[Exercise data]
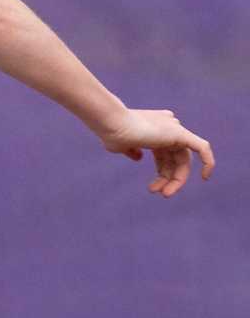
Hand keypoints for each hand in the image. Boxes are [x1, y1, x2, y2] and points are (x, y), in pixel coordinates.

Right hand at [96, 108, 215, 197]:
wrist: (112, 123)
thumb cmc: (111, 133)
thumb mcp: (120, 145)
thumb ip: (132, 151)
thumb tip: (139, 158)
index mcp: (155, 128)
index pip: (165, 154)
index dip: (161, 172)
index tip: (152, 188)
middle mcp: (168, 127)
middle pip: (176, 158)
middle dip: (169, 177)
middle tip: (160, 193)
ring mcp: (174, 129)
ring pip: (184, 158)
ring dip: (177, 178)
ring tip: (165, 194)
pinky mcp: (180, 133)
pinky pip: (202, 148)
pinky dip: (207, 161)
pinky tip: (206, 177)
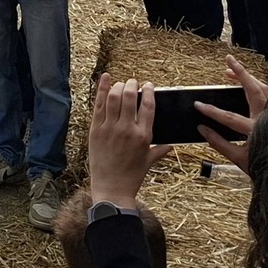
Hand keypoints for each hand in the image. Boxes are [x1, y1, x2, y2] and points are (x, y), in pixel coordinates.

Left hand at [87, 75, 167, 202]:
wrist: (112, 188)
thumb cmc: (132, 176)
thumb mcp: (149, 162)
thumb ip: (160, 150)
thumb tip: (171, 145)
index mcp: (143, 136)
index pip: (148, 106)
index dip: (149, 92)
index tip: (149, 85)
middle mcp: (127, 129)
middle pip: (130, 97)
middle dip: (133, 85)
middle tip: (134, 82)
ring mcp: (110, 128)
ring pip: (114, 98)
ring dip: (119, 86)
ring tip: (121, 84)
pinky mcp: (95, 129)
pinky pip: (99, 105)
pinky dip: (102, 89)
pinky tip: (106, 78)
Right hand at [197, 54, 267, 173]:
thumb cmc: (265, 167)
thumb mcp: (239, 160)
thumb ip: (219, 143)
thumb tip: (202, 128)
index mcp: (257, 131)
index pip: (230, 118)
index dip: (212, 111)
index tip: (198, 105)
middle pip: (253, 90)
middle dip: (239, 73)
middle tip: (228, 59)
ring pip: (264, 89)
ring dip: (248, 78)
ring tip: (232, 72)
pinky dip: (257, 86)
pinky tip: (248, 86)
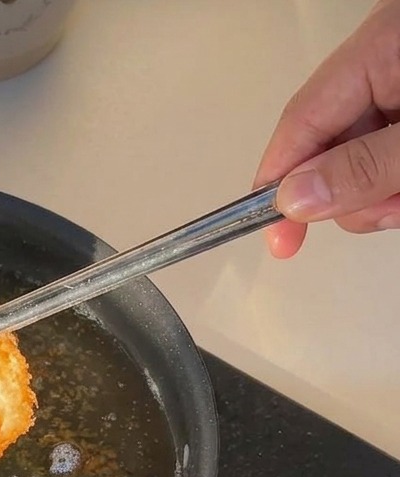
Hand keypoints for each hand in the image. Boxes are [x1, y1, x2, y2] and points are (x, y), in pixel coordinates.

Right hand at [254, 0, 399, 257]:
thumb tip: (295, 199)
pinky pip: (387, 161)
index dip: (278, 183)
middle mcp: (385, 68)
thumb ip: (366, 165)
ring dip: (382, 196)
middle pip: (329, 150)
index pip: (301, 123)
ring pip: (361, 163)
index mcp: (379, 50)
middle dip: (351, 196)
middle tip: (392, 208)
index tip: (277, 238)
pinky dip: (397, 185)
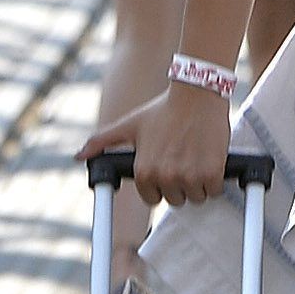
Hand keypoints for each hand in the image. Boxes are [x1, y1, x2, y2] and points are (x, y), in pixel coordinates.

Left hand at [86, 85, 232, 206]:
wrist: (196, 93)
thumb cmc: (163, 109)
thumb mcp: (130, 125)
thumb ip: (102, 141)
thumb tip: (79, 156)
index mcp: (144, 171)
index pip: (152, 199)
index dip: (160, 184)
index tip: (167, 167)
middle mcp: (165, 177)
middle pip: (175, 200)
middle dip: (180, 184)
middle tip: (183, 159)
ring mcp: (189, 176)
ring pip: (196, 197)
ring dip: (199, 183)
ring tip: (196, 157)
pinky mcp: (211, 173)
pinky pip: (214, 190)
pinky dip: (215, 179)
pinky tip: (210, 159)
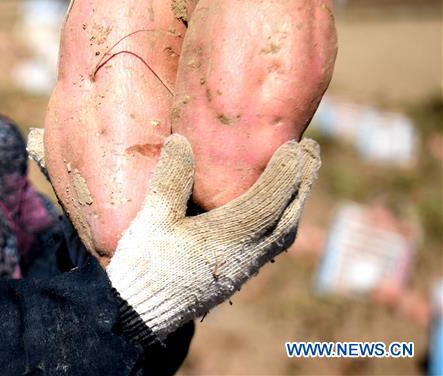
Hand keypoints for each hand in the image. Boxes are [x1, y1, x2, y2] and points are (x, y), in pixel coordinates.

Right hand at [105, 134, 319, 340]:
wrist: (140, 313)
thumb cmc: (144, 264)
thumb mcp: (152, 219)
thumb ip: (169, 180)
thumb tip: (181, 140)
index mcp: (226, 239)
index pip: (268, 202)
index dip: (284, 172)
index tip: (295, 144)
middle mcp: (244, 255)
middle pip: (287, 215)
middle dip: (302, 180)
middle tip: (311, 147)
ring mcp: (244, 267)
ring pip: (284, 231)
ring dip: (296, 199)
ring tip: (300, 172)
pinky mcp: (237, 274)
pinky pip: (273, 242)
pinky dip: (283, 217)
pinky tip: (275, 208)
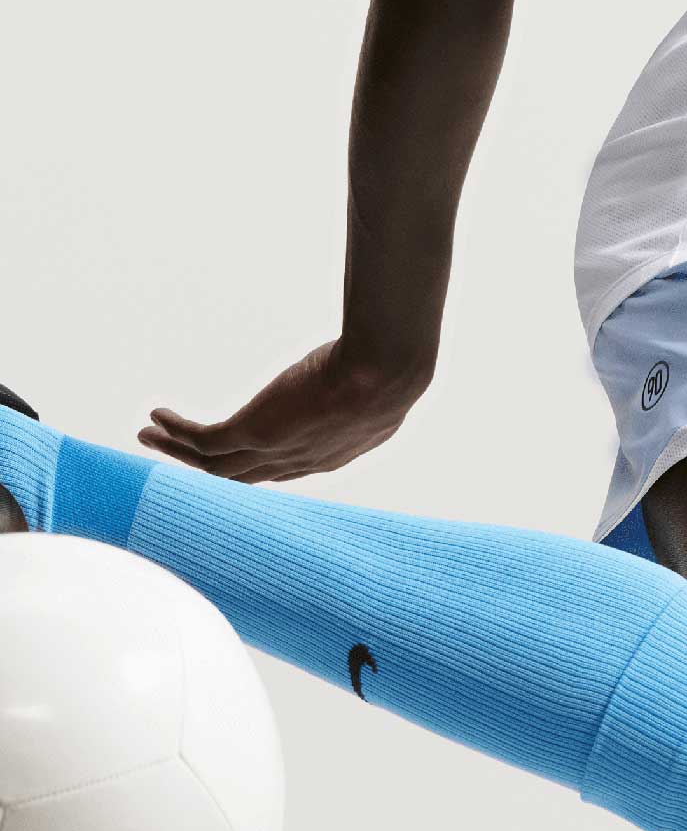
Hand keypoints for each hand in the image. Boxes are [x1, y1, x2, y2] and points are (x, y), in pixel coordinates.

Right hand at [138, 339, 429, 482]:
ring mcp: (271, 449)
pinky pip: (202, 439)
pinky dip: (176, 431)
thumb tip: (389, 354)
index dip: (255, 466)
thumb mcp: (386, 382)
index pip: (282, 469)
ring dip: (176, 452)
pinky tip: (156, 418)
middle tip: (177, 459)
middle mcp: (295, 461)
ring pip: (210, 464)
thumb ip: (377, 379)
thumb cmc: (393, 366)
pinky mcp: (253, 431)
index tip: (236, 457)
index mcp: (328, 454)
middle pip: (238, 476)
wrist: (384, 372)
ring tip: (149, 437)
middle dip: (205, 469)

* * *

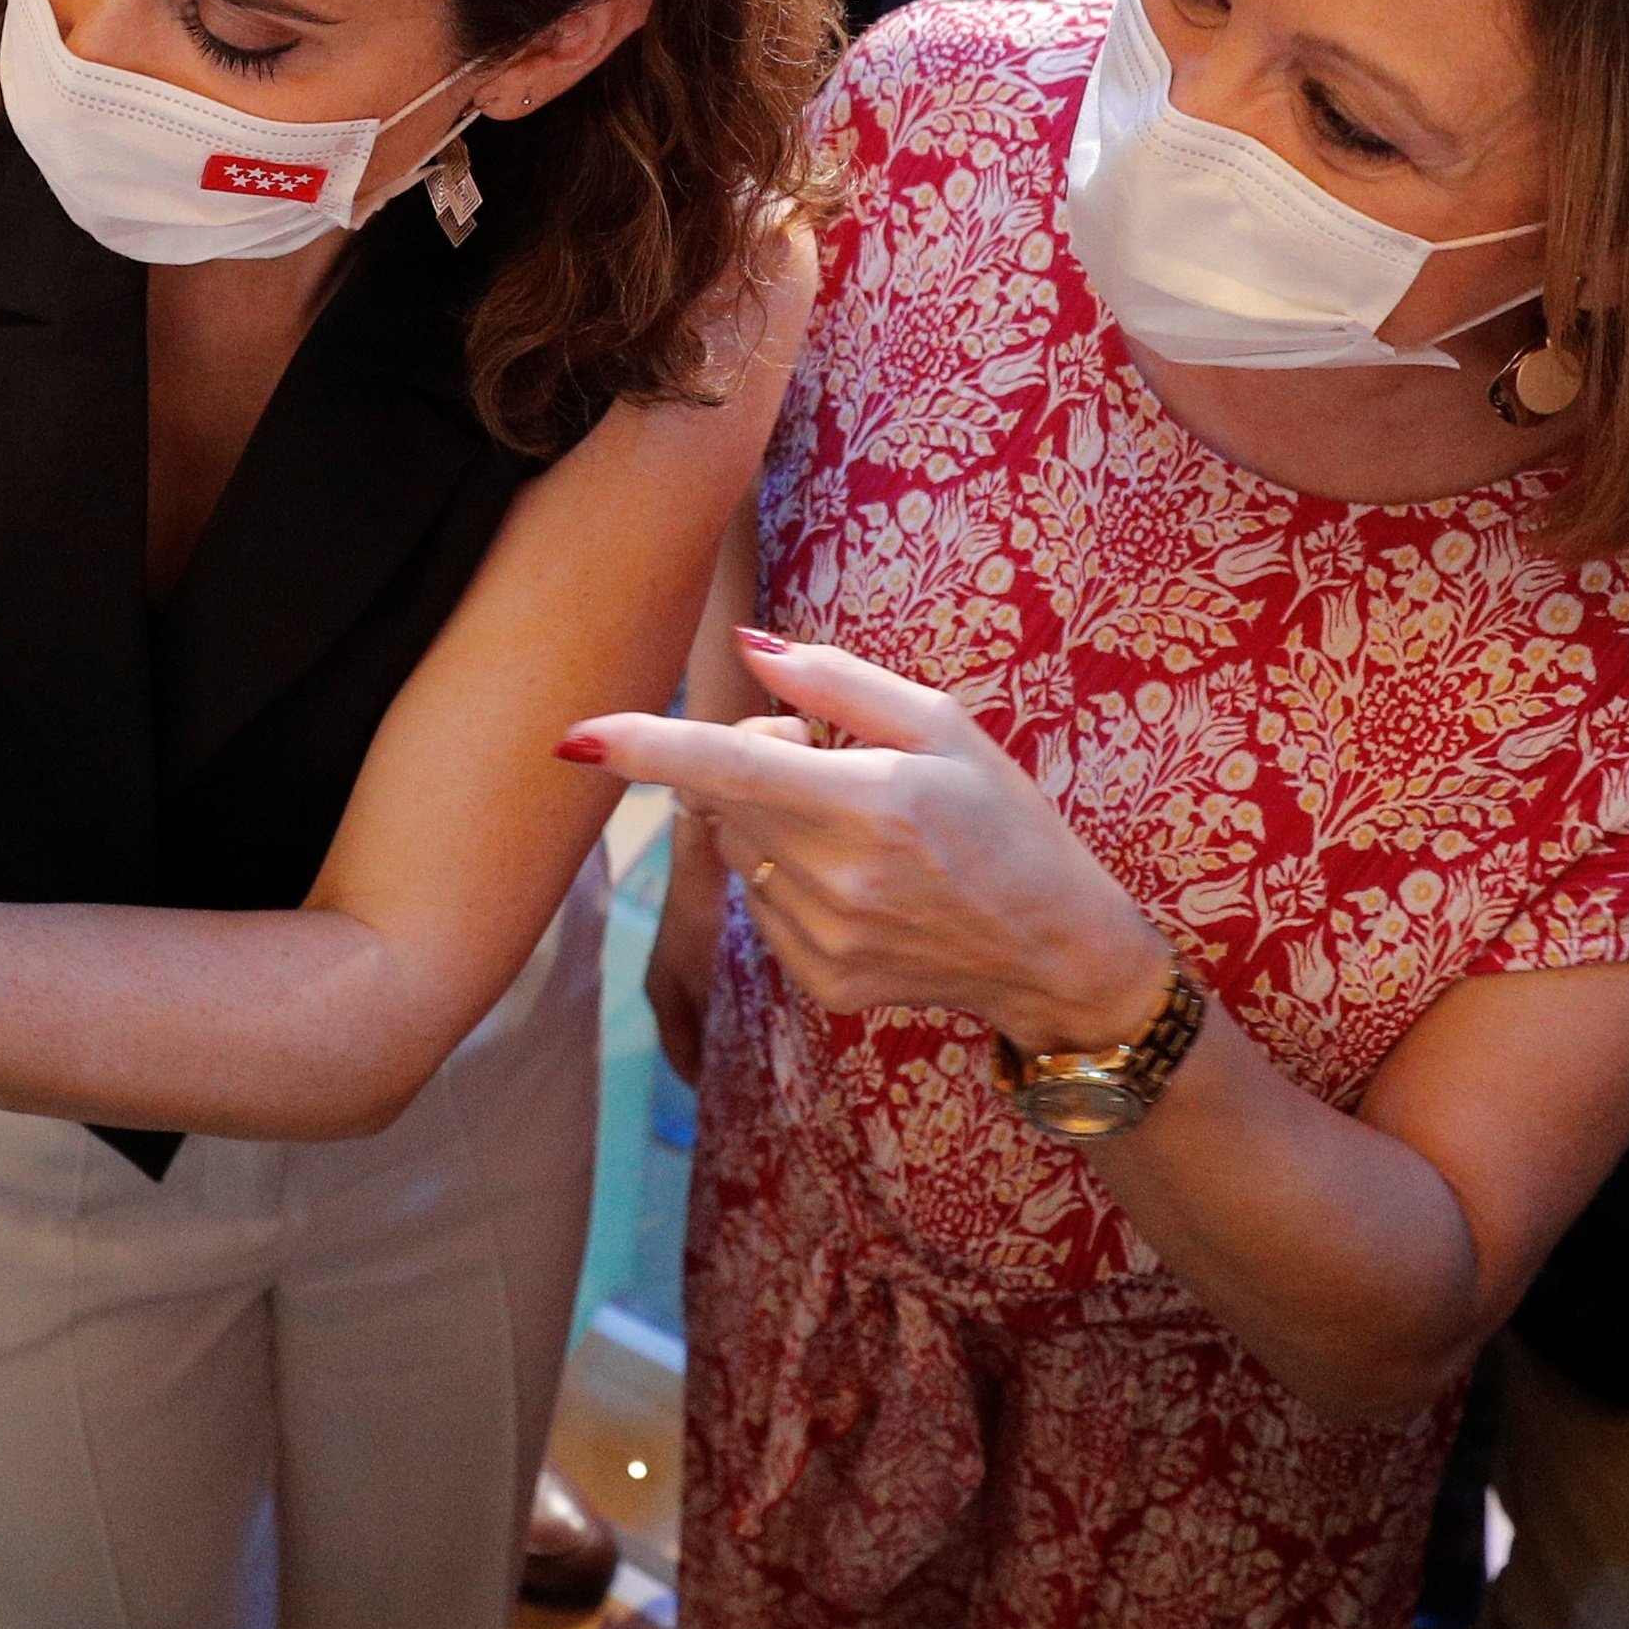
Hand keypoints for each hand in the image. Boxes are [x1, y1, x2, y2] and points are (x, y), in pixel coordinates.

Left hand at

[Task details] Would you show all lines of the material above that contain the word "Left"?

[Solved problem]
Left hand at [87, 75, 167, 202]:
Left hand at [86, 85, 232, 206]:
Left hand at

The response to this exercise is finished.